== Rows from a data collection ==
-*-

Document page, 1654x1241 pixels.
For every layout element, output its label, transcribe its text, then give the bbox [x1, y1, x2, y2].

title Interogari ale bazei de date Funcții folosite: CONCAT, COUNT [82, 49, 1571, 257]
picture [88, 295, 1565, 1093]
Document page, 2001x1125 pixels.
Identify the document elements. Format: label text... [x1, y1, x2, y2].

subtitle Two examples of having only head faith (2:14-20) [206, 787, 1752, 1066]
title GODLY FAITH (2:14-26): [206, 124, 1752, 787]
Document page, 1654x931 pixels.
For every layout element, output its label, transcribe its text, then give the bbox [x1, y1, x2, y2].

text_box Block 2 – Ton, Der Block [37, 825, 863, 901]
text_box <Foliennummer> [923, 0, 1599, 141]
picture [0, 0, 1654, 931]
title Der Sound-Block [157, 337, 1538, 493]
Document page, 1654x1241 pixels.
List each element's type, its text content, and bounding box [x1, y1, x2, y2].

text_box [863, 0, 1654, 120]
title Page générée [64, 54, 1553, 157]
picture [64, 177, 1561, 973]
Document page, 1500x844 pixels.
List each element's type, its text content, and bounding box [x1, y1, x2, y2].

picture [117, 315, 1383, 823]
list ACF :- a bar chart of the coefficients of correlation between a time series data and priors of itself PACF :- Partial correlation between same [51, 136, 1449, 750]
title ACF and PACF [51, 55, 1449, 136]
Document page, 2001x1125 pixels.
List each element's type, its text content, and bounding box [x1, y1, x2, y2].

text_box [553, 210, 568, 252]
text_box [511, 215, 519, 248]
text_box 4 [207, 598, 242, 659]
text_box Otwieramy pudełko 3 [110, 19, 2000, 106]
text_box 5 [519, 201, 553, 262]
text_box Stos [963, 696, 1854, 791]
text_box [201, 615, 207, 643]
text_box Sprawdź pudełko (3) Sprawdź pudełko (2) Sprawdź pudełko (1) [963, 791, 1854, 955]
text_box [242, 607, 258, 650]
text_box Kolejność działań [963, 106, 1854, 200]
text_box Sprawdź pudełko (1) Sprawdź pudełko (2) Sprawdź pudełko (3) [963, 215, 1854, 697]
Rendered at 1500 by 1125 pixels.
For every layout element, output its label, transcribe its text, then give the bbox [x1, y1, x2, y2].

-*-

Copy every row above, keeping each line identical to the original.

Document page, 1654x1241 pixels.
For every layout element, output its label, transcribe its text, then give the bbox [x1, y1, x2, y2].

title Interogari ale bazei de date Funcții folosite: CONCAT, COUNT [82, 49, 1571, 257]
picture [88, 295, 1565, 1093]
Document page, 2001x1125 pixels.
Identify the document elements. Format: label text... [x1, y1, x2, y2].

subtitle Two examples of having only head faith (2:14-20) [206, 787, 1752, 1066]
title GODLY FAITH (2:14-26): [206, 124, 1752, 787]
Document page, 1654x931 pixels.
For every layout element, output its label, transcribe its text, then give the bbox [x1, y1, x2, y2].

text_box Block 2 – Ton, Der Block [37, 825, 863, 901]
text_box <Foliennummer> [923, 0, 1599, 141]
picture [0, 0, 1654, 931]
title Der Sound-Block [157, 337, 1538, 493]
Document page, 1654x1241 pixels.
List each element's type, its text content, and bounding box [x1, y1, x2, y2].

text_box [863, 0, 1654, 120]
title Page générée [64, 54, 1553, 157]
picture [64, 177, 1561, 973]
Document page, 1500x844 pixels.
List each element's type, its text content, and bounding box [x1, y1, x2, y2].

picture [117, 315, 1383, 823]
list ACF :- a bar chart of the coefficients of correlation between a time series data and priors of itself PACF :- Partial correlation between same [51, 136, 1449, 750]
title ACF and PACF [51, 55, 1449, 136]
Document page, 2001x1125 pixels.
List each element's type, its text content, and bounding box [x1, y1, x2, y2].

text_box [553, 210, 568, 252]
text_box [511, 215, 519, 248]
text_box 4 [207, 598, 242, 659]
text_box Otwieramy pudełko 3 [110, 19, 2000, 106]
text_box 5 [519, 201, 553, 262]
text_box Stos [963, 696, 1854, 791]
text_box [201, 615, 207, 643]
text_box Sprawdź pudełko (3) Sprawdź pudełko (2) Sprawdź pudełko (1) [963, 791, 1854, 955]
text_box [242, 607, 258, 650]
text_box Kolejność działań [963, 106, 1854, 200]
text_box Sprawdź pudełko (1) Sprawdź pudełko (2) Sprawdź pudełko (3) [963, 215, 1854, 697]
Rendered at 1500 by 1125 pixels.
For every layout element, output its label, transcribe its text, then give the bbox [x1, y1, x2, y2].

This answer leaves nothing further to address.